Abstract:
Objective Conventional multimodal alignment and fusion methods struggle to adapt to complex underwater detection environments. Owing to the divergences in imaging mechanisms between acoustic sonar and optical cameras, cross-modal features are often spatially misaligned, resulting in degraded fusion performance. This issue significantly limits the accuracy of underwater target detection in turbulent and turbid marine environments. To address these challenges, this study proposes an acoustic-optical multimodal fusion detection architecture for underwater perception tasks.
Method An end-to-end five-layer detection framework is developed, comprising an input layer, a feature extraction layer, a multimodal fusion layer, a target perception layer, and output layers. Two independent ResNet50 branches are employed to extract multi-scale feature representations from sonar and optical images, respectively. A novel spatial alignment module is designed to estimate affine transformation parameters, including scaling and translation factors, enabling pixel-level spatial registration between modalities. Integrated with channel and spatial attention mechanisms, the dynamic weighted fusion module adaptively adjusts the contribution of each modality, thereby suppressing low-quality and noisy features. Furthermore, a hierarchical interactive fusion encoder incorporating DenseNet and a cross-attention mechanism is constructed to achieve deep complementary fusion of multi-scale cross-modal features. The Transformer decoder and Hungarian matching loss inherited from DETR are utilized for end-to-end target classification and bounding-box regression, eliminating the need for additional non-maximum suppression operation.
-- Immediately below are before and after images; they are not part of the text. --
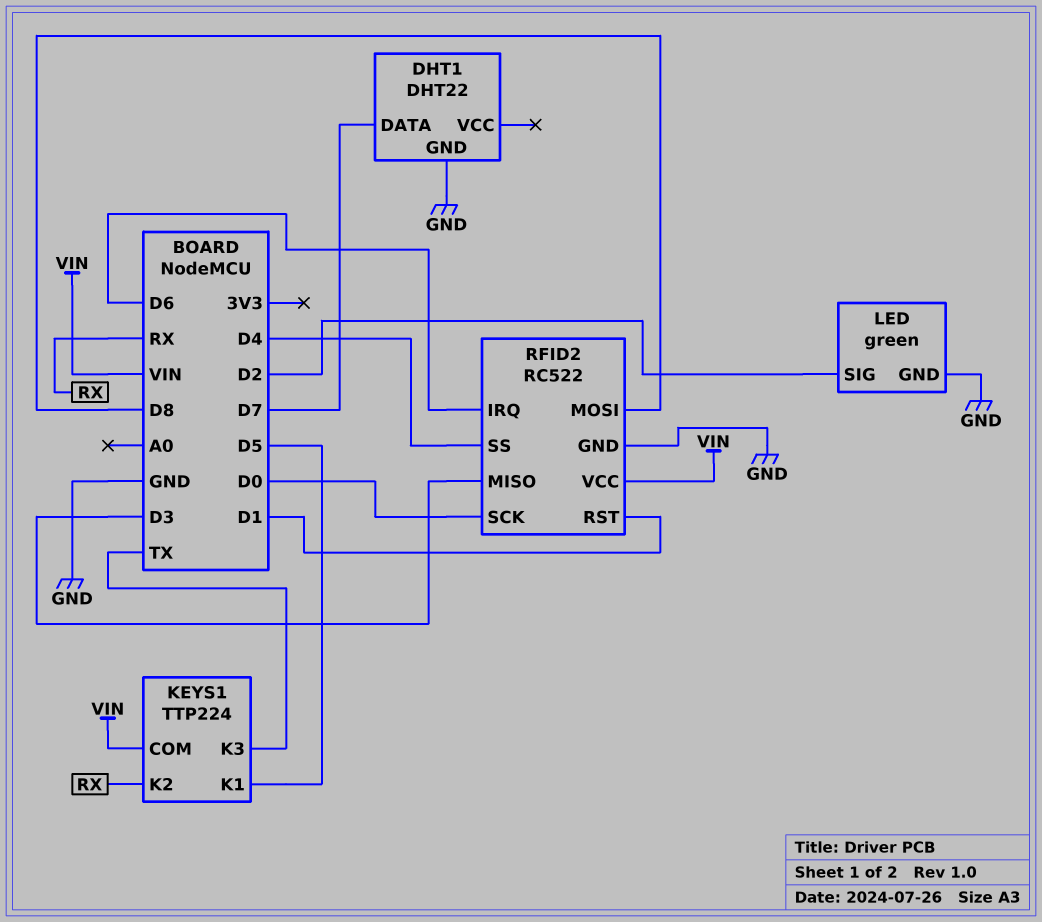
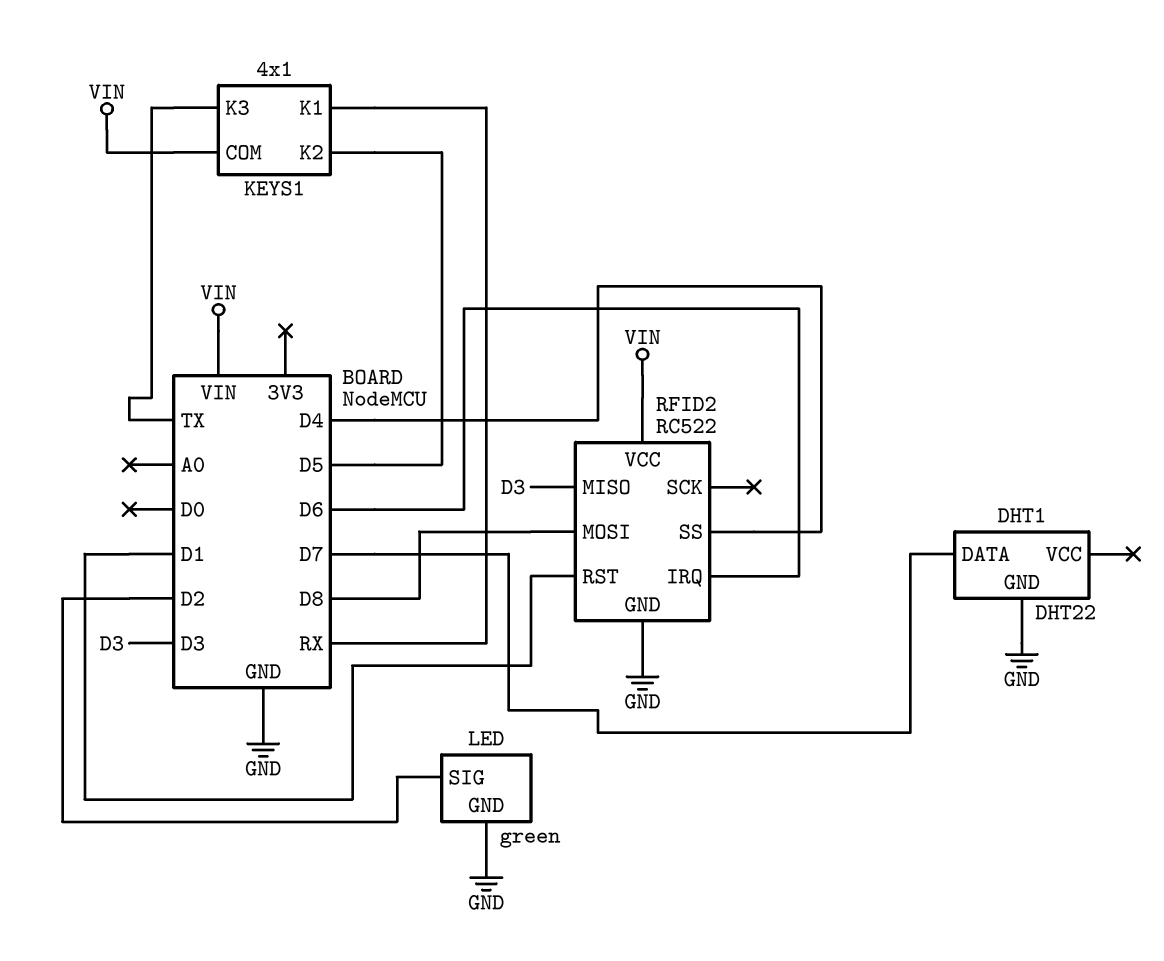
KEYS1: TTP224 -> 4x1
KEYS1 pin K1: D5 -> RX
KEYS1 pin K2: RX -> D5
RFID2 pin SCK: D0 -> none

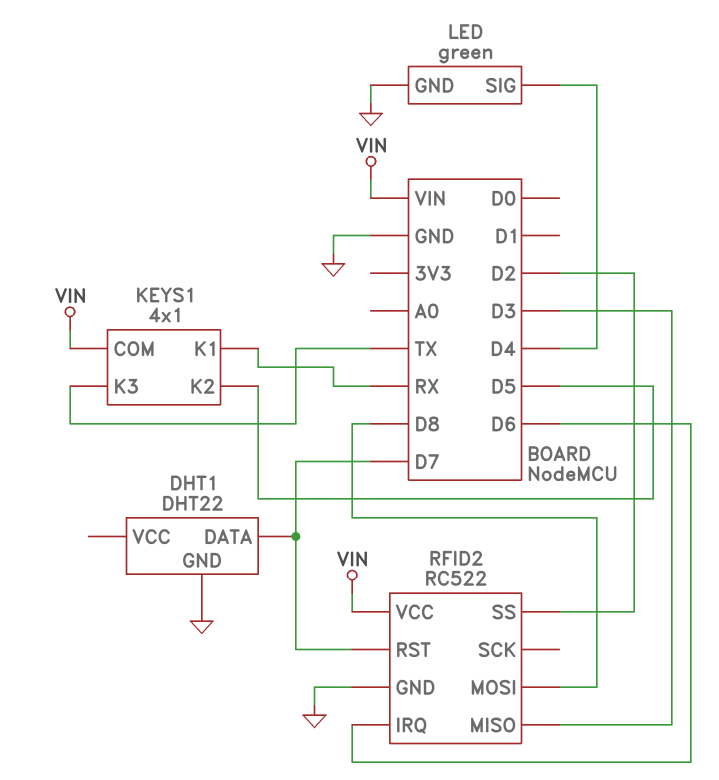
LED pin SIG: D2 -> D4
RFID2 pin RST: D1 -> D7
RFID2 pin SS: D4 -> D2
Results Comparative and ablation experiments are conducted on a self-constructed real-world paired acoustic-optical underwater dataset. The proposed method achieves an mAP50 of 95.6% and an mAP50-95 of 50.7%, consistently outperforming state-of-the-art unimodal detectors (YOLO12X, YOLO13X, RTDETR) and advanced multimodal fusion methods (DenseFusion, U2Fusion, SwinFusion). Ablation studies confirm the critical contributions of both the spatial alignment module and the dynamic weighted fusion module to overall detection performance. In addition, noise injection experiments demonstrate that the dynamic weighting strategy exhibits strong robustness against speckle noise and random pixel occlusion in challenging underwater environments.
Conclusion The proposed framework effectively mitigates cross-modal spatial misalignment and fusion degradation between sonar and optical imagery, resulting in significant improvements in underwater target detection accuracy. It delivers a feasible fusion paradigm for underwater multimodal perception. Future work will focus on network lightweighting and extended dataset construction to facilitate deployment on autonomous underwater vehicles in real-world applications.